What the exercise asks ->
Find the line containing "voor mensen met een beperking via" in the records below. Copy exactly that line and each one after it, ending at the line containing "от 26 февраля", and nothing more.
□ □ □
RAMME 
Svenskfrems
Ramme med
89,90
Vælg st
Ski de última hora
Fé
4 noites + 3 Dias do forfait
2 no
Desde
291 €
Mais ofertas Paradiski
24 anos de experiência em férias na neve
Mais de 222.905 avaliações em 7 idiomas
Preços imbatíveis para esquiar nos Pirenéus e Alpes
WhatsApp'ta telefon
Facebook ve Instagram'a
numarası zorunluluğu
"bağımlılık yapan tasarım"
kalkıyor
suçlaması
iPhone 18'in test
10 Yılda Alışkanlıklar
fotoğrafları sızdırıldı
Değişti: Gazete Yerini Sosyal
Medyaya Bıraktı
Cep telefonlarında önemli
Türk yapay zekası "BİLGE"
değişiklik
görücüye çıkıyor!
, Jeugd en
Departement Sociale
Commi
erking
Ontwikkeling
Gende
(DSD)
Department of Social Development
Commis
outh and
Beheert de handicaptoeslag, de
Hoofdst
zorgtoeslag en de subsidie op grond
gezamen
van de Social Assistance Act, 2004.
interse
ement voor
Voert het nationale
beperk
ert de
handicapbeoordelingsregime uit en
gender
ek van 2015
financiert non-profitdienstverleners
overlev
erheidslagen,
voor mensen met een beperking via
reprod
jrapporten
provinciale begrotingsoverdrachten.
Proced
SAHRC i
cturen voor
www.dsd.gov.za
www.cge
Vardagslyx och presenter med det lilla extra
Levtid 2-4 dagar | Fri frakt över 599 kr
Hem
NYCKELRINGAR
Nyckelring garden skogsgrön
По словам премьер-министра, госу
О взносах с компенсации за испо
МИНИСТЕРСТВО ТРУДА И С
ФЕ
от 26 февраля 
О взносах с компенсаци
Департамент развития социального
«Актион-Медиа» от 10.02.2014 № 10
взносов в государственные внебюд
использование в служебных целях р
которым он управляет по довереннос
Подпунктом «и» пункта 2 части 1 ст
□ □ □
Your response ->
voor mensen met een beperking via
reprod
jrapporten
provinciale begrotingsoverdrachten.
Proced
SAHRC i
cturen voor
www.dsd.gov.za
www.cge
Vardagslyx och presenter med det lilla extra
Levtid 2-4 dagar | Fri frakt över 599 kr
Hem
NYCKELRINGAR
Nyckelring garden skogsgrön
По словам премьер-министра, госу
О взносах с компенсации за испо
МИНИСТЕРСТВО ТРУДА И С
ФЕ
от 26 февраля 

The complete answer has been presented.